Work request: Copy exactly the stretch of data below from the line with "cells in human" through the line with "micrograph of esophagus", including both of those lines.

Exercise input:
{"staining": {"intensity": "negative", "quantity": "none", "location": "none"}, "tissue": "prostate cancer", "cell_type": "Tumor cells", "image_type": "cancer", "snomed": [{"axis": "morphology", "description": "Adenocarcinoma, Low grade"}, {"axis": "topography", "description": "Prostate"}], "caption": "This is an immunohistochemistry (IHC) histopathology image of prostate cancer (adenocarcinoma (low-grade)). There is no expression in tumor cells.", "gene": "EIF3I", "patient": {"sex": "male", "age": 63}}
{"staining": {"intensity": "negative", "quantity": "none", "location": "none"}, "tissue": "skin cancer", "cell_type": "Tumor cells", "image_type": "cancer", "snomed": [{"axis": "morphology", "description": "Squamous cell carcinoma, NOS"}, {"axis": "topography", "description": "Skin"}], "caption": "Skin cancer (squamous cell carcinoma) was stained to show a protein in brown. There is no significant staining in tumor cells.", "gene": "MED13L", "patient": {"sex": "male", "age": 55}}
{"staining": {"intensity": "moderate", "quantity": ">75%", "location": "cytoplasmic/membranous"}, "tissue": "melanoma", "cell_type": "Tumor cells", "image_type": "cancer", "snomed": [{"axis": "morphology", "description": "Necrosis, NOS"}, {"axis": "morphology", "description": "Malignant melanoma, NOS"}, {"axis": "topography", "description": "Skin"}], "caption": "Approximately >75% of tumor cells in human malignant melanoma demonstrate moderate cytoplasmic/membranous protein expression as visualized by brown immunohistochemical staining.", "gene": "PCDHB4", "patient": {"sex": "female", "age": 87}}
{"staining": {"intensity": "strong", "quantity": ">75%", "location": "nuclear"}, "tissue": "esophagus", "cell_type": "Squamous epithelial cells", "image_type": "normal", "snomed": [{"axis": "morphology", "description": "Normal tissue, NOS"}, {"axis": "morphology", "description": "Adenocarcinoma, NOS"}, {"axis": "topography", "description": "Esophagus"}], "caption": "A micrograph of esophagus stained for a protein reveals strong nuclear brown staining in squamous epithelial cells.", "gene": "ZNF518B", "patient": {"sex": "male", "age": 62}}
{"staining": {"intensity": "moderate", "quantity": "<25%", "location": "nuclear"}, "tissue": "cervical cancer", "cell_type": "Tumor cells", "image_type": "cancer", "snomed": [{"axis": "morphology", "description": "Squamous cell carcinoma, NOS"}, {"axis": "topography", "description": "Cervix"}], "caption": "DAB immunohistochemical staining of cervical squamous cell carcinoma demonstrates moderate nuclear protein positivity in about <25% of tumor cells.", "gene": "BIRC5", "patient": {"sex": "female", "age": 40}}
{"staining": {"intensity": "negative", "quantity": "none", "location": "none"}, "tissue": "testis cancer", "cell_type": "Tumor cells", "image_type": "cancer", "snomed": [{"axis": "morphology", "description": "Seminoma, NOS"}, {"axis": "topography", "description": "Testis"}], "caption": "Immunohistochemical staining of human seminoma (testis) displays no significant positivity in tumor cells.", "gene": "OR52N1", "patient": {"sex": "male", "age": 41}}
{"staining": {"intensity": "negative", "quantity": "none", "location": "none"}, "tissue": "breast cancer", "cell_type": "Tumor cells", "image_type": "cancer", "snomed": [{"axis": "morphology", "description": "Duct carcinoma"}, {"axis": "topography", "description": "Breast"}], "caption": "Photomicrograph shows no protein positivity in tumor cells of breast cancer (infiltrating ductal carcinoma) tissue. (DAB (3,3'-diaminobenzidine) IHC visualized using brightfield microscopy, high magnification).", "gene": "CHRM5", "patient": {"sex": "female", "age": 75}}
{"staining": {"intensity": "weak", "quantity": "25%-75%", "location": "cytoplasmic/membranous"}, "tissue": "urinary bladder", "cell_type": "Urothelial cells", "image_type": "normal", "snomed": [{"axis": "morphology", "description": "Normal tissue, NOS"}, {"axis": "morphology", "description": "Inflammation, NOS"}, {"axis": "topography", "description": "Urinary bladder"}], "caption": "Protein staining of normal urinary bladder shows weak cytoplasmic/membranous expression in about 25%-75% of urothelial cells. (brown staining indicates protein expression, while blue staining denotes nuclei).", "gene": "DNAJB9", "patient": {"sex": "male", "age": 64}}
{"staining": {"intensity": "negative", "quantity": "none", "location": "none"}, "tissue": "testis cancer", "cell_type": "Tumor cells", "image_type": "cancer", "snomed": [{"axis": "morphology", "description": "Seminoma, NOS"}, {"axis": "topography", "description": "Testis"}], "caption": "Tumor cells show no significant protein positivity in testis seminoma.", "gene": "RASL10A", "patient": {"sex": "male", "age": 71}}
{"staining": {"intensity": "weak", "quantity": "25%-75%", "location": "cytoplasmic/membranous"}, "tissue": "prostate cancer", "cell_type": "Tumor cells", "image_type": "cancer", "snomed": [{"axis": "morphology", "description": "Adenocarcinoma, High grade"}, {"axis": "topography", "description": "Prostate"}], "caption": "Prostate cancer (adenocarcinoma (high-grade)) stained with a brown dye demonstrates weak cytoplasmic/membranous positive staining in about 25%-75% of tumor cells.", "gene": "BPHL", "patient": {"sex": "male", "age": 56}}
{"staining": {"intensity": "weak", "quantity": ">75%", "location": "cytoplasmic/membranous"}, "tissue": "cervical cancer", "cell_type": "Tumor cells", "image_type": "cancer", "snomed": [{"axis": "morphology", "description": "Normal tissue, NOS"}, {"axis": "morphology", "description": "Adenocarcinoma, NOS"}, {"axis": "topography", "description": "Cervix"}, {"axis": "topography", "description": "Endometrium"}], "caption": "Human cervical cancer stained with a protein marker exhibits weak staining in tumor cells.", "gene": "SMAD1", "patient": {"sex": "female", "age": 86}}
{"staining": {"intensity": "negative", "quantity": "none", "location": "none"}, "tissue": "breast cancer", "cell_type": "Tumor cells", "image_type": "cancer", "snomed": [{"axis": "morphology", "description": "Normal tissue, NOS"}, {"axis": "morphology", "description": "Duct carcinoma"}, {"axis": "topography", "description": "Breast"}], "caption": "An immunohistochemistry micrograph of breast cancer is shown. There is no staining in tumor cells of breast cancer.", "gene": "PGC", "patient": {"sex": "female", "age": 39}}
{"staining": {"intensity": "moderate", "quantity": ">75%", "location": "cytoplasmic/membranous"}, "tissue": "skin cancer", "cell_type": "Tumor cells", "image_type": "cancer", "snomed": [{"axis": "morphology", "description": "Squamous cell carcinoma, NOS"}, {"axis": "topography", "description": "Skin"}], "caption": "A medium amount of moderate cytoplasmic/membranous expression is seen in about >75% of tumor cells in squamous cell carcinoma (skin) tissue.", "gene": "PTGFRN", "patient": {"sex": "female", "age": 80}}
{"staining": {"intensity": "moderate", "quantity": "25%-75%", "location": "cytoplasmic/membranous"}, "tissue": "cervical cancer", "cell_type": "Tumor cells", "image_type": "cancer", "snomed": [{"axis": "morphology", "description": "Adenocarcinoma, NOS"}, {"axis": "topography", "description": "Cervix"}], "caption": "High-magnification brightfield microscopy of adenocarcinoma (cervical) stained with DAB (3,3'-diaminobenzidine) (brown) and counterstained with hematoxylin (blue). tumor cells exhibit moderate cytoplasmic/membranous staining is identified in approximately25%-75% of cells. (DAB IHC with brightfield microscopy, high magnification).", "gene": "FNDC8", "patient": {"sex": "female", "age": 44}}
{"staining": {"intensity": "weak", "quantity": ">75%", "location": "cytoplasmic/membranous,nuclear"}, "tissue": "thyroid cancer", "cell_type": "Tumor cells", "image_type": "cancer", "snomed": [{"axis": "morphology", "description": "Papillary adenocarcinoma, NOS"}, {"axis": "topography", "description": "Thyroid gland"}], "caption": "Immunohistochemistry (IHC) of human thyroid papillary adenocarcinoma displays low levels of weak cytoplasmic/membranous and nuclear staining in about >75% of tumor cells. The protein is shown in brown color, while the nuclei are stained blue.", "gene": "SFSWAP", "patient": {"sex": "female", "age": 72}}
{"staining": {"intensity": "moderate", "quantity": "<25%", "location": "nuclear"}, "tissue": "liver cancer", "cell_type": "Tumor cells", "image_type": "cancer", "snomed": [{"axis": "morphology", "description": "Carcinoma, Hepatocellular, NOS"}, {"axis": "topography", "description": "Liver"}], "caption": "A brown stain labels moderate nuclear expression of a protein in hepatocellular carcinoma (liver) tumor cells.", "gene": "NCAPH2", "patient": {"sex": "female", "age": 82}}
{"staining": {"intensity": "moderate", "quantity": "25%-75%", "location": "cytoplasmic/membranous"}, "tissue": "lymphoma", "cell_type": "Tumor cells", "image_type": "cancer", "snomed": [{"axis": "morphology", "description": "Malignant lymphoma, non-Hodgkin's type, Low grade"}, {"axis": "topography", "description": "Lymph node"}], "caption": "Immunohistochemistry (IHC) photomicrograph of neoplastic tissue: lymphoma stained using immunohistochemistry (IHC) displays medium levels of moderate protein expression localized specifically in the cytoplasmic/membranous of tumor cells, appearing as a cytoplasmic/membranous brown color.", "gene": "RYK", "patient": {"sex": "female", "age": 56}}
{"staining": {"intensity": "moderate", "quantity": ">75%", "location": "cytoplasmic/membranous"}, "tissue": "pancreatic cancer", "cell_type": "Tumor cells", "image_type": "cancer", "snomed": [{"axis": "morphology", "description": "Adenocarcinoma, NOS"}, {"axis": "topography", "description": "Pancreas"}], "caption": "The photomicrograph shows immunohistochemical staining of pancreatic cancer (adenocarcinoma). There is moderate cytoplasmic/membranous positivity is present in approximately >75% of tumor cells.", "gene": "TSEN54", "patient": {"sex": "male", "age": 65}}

Output of the task:
{"staining": {"intensity": "moderate", "quantity": ">75%", "location": "cytoplasmic/membranous"}, "tissue": "melanoma", "cell_type": "Tumor cells", "image_type": "cancer", "snomed": [{"axis": "morphology", "description": "Necrosis, NOS"}, {"axis": "morphology", "description": "Malignant melanoma, NOS"}, {"axis": "topography", "description": "Skin"}], "caption": "Approximately >75% of tumor cells in human malignant melanoma demonstrate moderate cytoplasmic/membranous protein expression as visualized by brown immunohistochemical staining.", "gene": "PCDHB4", "patient": {"sex": "female", "age": 87}}
{"staining": {"intensity": "strong", "quantity": ">75%", "location": "nuclear"}, "tissue": "esophagus", "cell_type": "Squamous epithelial cells", "image_type": "normal", "snomed": [{"axis": "morphology", "description": "Normal tissue, NOS"}, {"axis": "morphology", "description": "Adenocarcinoma, NOS"}, {"axis": "topography", "description": "Esophagus"}], "caption": "A micrograph of esophagus stained for a protein reveals strong nuclear brown staining in squamous epithelial cells.", "gene": "ZNF518B", "patient": {"sex": "male", "age": 62}}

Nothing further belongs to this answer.